Pivot Admin

PivotAdmin

Overview

The pivot-internal repo includes PivotAdmin, an internal tool for managing the Pivot Cloud Platform environment.

Features include:

  • View and handle moderation reports
  • View list of users and their usage, ban/unban users
  • View list of organizations and their usage, with Stripe details, and modify certain organization properties
    • Add/remove custom domains
    • Change subscription tier
    • Add/remove manual billing toggle
    • Add organizations
  • Manage subscription tiers and subscribable features.
  • View logs of all actions taken by users of PivotAdmin

PivotAdmin is a Next.js app deployed to Cloudflare Workers behind Cloudflare Access. Data fetching is primarily server-side as the app is mostly lists of views with discrete button and form actions. The Supabase Auth service is used to authenticate with the Pivot JumpCloud user directory via SAML. It stores data in a Postgres database managed by Supabase, using the Supabase JS library, not an ORM or SQL client.

PivotAdmin runs 'publicly' at admin.hellopivot.com. Cloudflare Access serves as a 'second line of defense' so that we aren't actually relying on Supabase Auth or our Next.js auth middleware to be perfect to avoid breaches. And visa-versa, if there is a bug in the Cloudflare Access stack, we are still secure behind Supabase's Auth service.

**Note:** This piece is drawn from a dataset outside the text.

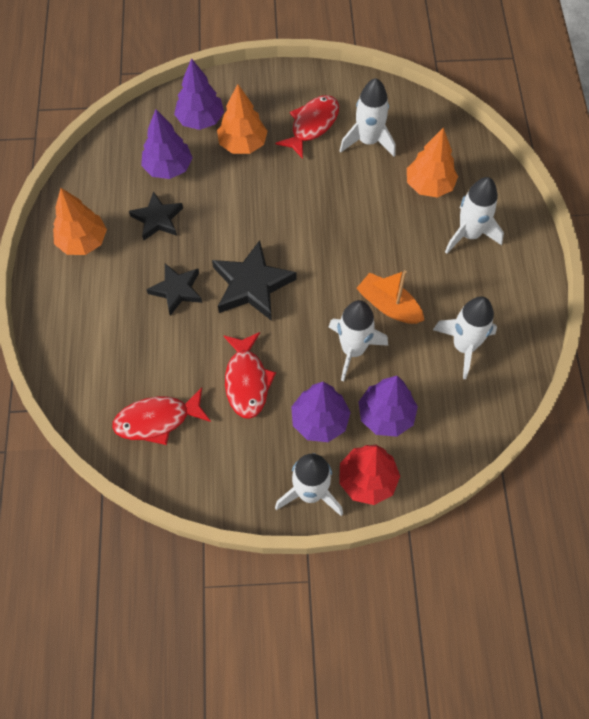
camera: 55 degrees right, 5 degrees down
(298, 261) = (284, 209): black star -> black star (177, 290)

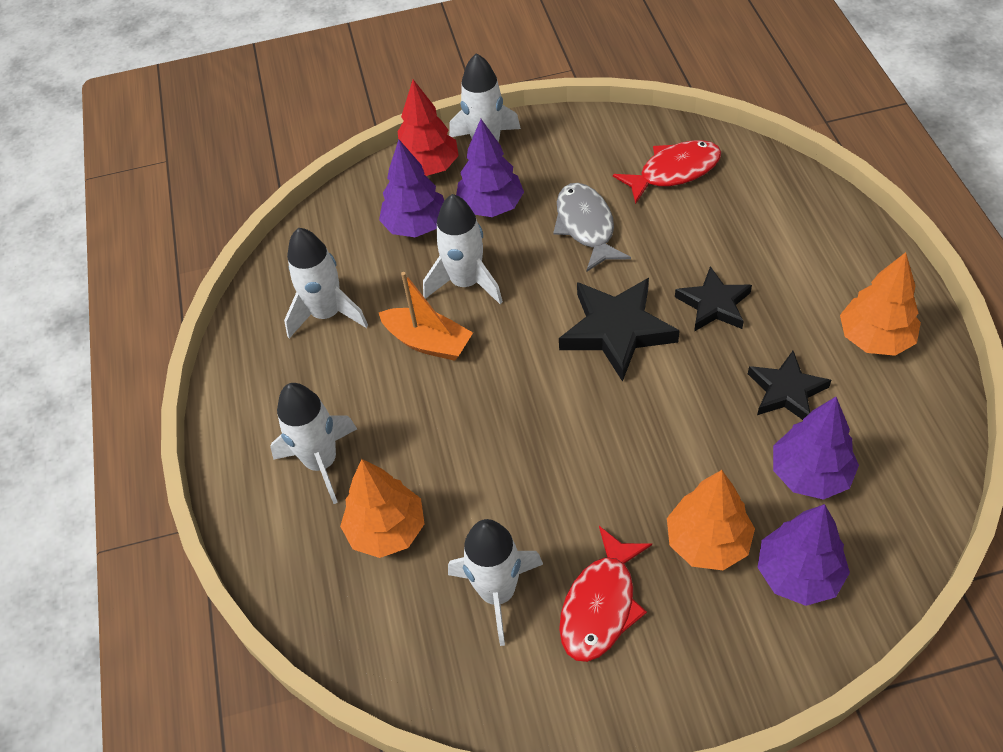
camera: 175 degrees right, 10 degrees down
(247, 381) = (586, 226): red fish -> grey fish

Of course, none of those auth methods prevent a specific user's Pivot Technologies directory account from being compromised, which is where MFA via JumpCloud comes in.

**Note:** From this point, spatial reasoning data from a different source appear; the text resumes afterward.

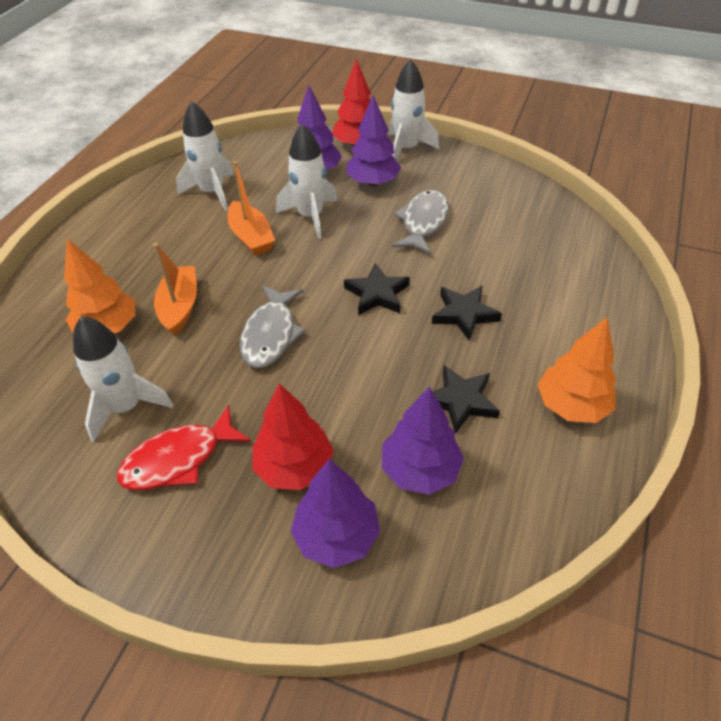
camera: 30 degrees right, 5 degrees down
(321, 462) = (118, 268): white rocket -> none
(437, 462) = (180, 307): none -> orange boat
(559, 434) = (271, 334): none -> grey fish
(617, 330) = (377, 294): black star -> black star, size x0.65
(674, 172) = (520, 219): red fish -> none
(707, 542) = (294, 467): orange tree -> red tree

Auth and Logging via Supabase Postgres

The PivotAdmin Postgres database has two three tables:

  • logs, to log all actions taken in PivotAdmin
  • hosts, to store the URL of all Tunnel instances for all Pivot deployments
  • users, which stores a PivotAdmin user's email address and role (SUPPORT, SUPER_ADMIN, ADMIN, SALES, or VIEW_ONLY).

The Next.js server-side code checks the the user's role when performing any operation. All routes require a role and will error unless the user has an allowed role. Every data fetch operation also adds a log row with the user's id to Postgres. All users then have read access to all log rows within the PivotAdmin UI, for transparency.

Table Schema

users

  • id - Unique ID
  • name
  • email
  • status
  • role
  • created_at
  • updated_at

logs

  • id - Unique ID
  • user_id - ID of associated user
  • timestamp
  • type - Log type (CRUD or ERROR)
  • value - Json info about the affected data (e.g. organizationId and organizationName, for readability)

hosts

  • id - Unique ID
  • hostname
  • friendly_name

Queries and Mutations

The Next.js app's backend (using Cloudflare Workers) GETs and POSTs from tnl.pivot.app/admin/v1/** routes (and accesses the Tunnel endpoint for each private deployment in the same way via the hosts table).

The /admin route handlers in Tunnel query and mutate data via downstream services, serving as the authentication layer for PivotAdmin's queries, by verifying that the request signature calculated by hashing the request body and hasing it with a PivotAdmin-specific private key is valid. Tunnel does not have the private key just the public key.

Why not use Retool or something? Having custom control of roles, no specific per-user charges, and a logically simple implementation is preferable in the long run, even if the speed of getting started with a PaaS option would be useful. Next.js on Cloudflare Pages + Supabase Auth and Database is a really clean stack which adds minimal operational overhead and hosting costs. Plus, where PaaS internal tool products really excel is all the different ways you can fetch data, but we don't want to directly connect to the Pivot service databases nor do we want to poke holes in our purpose-built Friend or REST APIs, which means we would just be making the same Tunnel HTTP hooks/admin/** requests anyway.